From: Lorenzo Stoakes <lorenzo.stoakes@oracle.com>
To: "Kasireddy, Vivek" <vivek.kasireddy@intel.com>
Cc: "linux-mm@kvack.org" <linux-mm@kvack.org>,
	Andrew Morton <akpm@linux-foundation.org>,
	"Liam R. Howlett" <Liam.Howlett@oracle.com>,
	Vlastimil Babka <vbabka@suse.cz>, Jann Horn <jannh@google.com>,
	Pedro Falcato <pfalcato@suse.de>,
	David Hildenbrand <david@kernel.org>,
	Akihiko Odaki <odaki@rsg.ci.i.u-tokyo.ac.jp>
Subject: Re: [PATCH] mm/mremap: allow VMAs with VM_DONTEXPAND|VM_PFNMAP when creating new mapping
Date: Fri, 21 Nov 2025 07:52:31 +0000	[thread overview]
Message-ID: <070dcd0f-ef77-4924-baf1-6c380bca192d@lucifer.local> (raw)
In-Reply-To: <IA0PR11MB71851184AA5977BBAFBD55C7F8D5A@IA0PR11MB7185.namprd11.prod.outlook.com>

On Fri, Nov 21, 2025 at 06:51:31AM +0000, Kasireddy, Vivek wrote:
> Hi Lorenzo,
>
> > Subject: Re: [PATCH] mm/mremap: allow VMAs with
> > VM_DONTEXPAND|VM_PFNMAP when creating new mapping
> >
> > Hi Vivek, thanks for the patch.
> >
> > In general though, let's please not make a fundamental change to mremap()
> > behaviour in late -rc6. Late in cycle/during merge window we're really only
> > interested in existing series, series that are less involved than this.
> I am sorry about the timing of this patch. My intended goal was to just start
> a discussion to address this issue we were seeing in Qemu.

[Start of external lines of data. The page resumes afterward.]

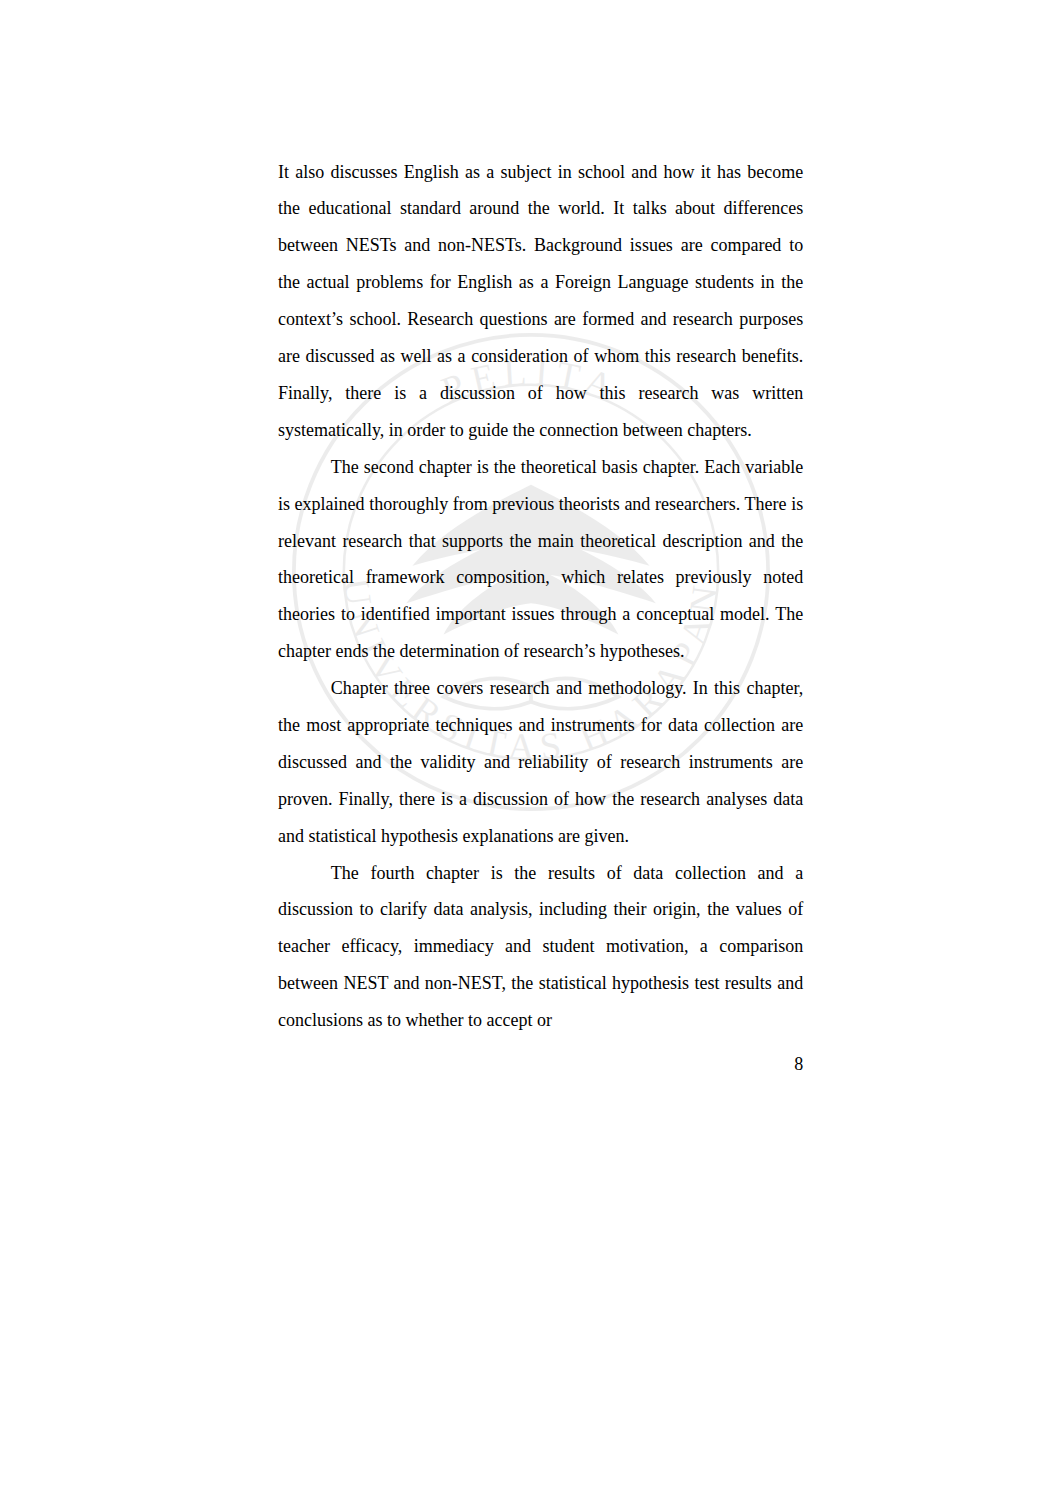PELITA UNIVERSITAS HARAPAN
It also discusses English as a subject in school and how it has become the educational standard around the world. It talks about differences between NESTs and non-NESTs. Background issues are compared to the actual problems for English as a Foreign Language students in the context’s school. Research questions are formed and research purposes are discussed as well as a consideration of whom this research benefits. Finally, there is a discussion of how this research was written systematically, in order to guide the connection between chapters.
The second chapter is the theoretical basis chapter. Each variable is explained thoroughly from previous theorists and researchers. There is relevant research that supports the main theoretical description and the theoretical framework composition, which relates previously noted theories to identified important issues through a conceptual model. The chapter ends the determination of research’s hypotheses.
Chapter three covers research and methodology. In this chapter, the most appropriate techniques and instruments for data collection are discussed and the validity and reliability of research instruments are proven. Finally, there is a discussion of how the research analyses data and statistical hypothesis explanations are given.
The fourth chapter is the results of data collection and a discussion to clarify data analysis, including their origin, the values of teacher efficacy, immediacy and student motivation, a comparison between NEST and non-NEST, the statistical hypothesis test results and conclusions as to whether to accept or
8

No problem, just underlining here :) No reason you'd be aware of this. We are
trying slowly to manage workload. Slowly :)

>
> >
> > On Wed, Nov 19, 2025 at 09:35:46PM -0800, Vivek Kasireddy wrote:
> > > When mremap is used to create a new mapping, we should not return
> > > -EFAULT for VMAs with VM_DONTEXPAND or VM_PFNMAP flags set
> > because
> > > the old VMA would neither be expanded nor shrunk in this case. This
> >
> > I guess you're trying to be succinct here and 'clone' each input VMA using
> > the 0 source size input.
> Yes, cloning would be the right term to describe what we are doing here.

Right.

>
> >
> > However this can't work.
> >
> > This operation is not equivalent to an mmap(). It may seem to be for
> > ordinary mappings but in practice it isn't:
> >
> > (syscall)
> > -> do_mremap()
> > -> mremap_at()
> > -> expand_vma()
> > -> move_vma()
> > -> copy_vma_and_data()
> > -> copy_vma()
> >
> > Essentially copying the properties of the VMA to the new region.
> >
> > But this doesn't work for PFN map.
> >
> > At _no point_ are you invoking the original f_op->mmap or
> > f_op->mmap_prepare handler.
> If all the properties of the original VMA are going to be copied over to
> the new VMA, wouldn't that mean whatever state, page tables were
> setup via f_op->mmap or f_op->mmap_prepare handlers for the original
> VMA, would also be copied over to the new VMA right?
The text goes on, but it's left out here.